All About vinibr
Hi there people!
This is my first and, probably, only post, as I usually blog about games on my personal brazilian blog. But I think this is a good post I'm about to publish there, and I thought it wouldn't be a bad idea to share it with you. If you like it, I could even translate other posts.
Anyway, I based this post on another one from my friend, which was about "Being a Gamer", a real gamer, not just a videogame player.
I'd like to start out by talking about what is NOT a gamer. People who play:
1. Soccer gamer. They're casual players, who enjoy videogaming with friends. NOT GAMER
2. First-Person Shooters online. More hardcore than the previous one, these ones are usually very competitive, and enjoy being the best of the match.
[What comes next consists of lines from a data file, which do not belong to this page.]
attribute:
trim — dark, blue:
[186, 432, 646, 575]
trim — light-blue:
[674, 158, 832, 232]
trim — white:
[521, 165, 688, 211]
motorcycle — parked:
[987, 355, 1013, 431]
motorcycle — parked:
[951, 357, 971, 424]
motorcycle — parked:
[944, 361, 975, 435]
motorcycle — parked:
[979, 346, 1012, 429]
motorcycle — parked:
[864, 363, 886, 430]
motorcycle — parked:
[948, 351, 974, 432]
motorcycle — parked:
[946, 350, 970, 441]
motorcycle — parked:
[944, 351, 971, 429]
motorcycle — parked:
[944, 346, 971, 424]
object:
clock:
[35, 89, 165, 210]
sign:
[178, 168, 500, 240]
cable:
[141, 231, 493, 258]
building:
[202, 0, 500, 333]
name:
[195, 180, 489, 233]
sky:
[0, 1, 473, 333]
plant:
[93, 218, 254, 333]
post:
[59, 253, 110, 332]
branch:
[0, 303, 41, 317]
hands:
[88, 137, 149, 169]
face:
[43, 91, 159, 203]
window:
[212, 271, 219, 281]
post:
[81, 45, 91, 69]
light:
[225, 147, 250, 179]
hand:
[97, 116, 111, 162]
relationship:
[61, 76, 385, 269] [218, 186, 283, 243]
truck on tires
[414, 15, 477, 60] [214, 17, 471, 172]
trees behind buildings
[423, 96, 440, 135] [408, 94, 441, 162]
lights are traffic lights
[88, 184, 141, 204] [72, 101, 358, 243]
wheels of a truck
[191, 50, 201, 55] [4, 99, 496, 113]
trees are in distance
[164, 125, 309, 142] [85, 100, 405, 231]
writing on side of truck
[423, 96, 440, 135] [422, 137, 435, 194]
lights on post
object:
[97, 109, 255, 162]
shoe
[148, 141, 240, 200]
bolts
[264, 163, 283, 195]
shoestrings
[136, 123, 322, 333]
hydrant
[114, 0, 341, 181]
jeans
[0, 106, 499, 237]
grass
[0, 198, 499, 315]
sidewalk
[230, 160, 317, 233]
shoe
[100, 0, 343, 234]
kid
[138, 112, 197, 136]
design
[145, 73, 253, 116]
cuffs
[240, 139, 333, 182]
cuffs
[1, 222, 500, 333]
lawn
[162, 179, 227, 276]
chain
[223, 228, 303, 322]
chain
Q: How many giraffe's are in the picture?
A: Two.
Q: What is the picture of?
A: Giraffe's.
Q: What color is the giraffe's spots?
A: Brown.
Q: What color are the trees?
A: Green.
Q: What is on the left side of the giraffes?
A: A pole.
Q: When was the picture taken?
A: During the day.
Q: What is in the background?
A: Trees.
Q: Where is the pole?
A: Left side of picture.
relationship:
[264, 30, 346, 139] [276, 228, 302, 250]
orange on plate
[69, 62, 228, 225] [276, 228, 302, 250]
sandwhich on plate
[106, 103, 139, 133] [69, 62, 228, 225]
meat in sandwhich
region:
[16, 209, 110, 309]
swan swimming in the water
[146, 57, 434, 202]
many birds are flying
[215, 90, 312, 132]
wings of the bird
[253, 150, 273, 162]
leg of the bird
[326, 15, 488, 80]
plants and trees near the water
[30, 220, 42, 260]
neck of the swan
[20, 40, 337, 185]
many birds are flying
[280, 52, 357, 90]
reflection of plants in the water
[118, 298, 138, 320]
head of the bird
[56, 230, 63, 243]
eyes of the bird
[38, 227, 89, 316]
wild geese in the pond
NOT GAMER
3. Tablets and smartphones games. Extremely casuals. Most of these games aren't capable of providing a unique experience (for now). NOT GAMER
I'm not saying gamers don't play these games. We do. In fact, I bet most of us fits at least one of the above categories, but we never limit ourselves to them.
Giving some special attention to the first two categories: being competitive is NOT part of the gamer spirit. Again, of COURSE there are competitive gamers, but I don't consider as gamers those who play videogames JUST to compete.
In cases like this, one uses videogames as a mean to fulfill ones wish for competition. A gamer doesn't play videogame as a mean to an end, but as the end itself. We play videogames in order to play videogames. Deal with it.
Purely casual players are pretty much in the same situation. They play videogame as a mean, not as an end. They play videogames to spend time while they wait for something, or when they're bored. Just for a temporary fun.
A gamer doesn't see a game only as fun. We're often frustrated by the games we play (Demon's Souls, I'm looking at ya!). In fact, we hardly see a videogame as a "game". Much more than that. For me, being a gamer is treating videogames as experiences.
Finishing the game is, actually, our last priority. The important is what happens before that. The challenges, the story, the adventure... everything mixed up. Maybe, some more than the others, it depends on the gamer. But we always look for this filling, and the end of the game is but a consequence, sometimes sad, of our desire to experience games.
As the IGN crew (I can talk 'bout them right?) pointed out in a music video:
"At the end of it all, gamers play what we play not for game over, but rather for what we take away!"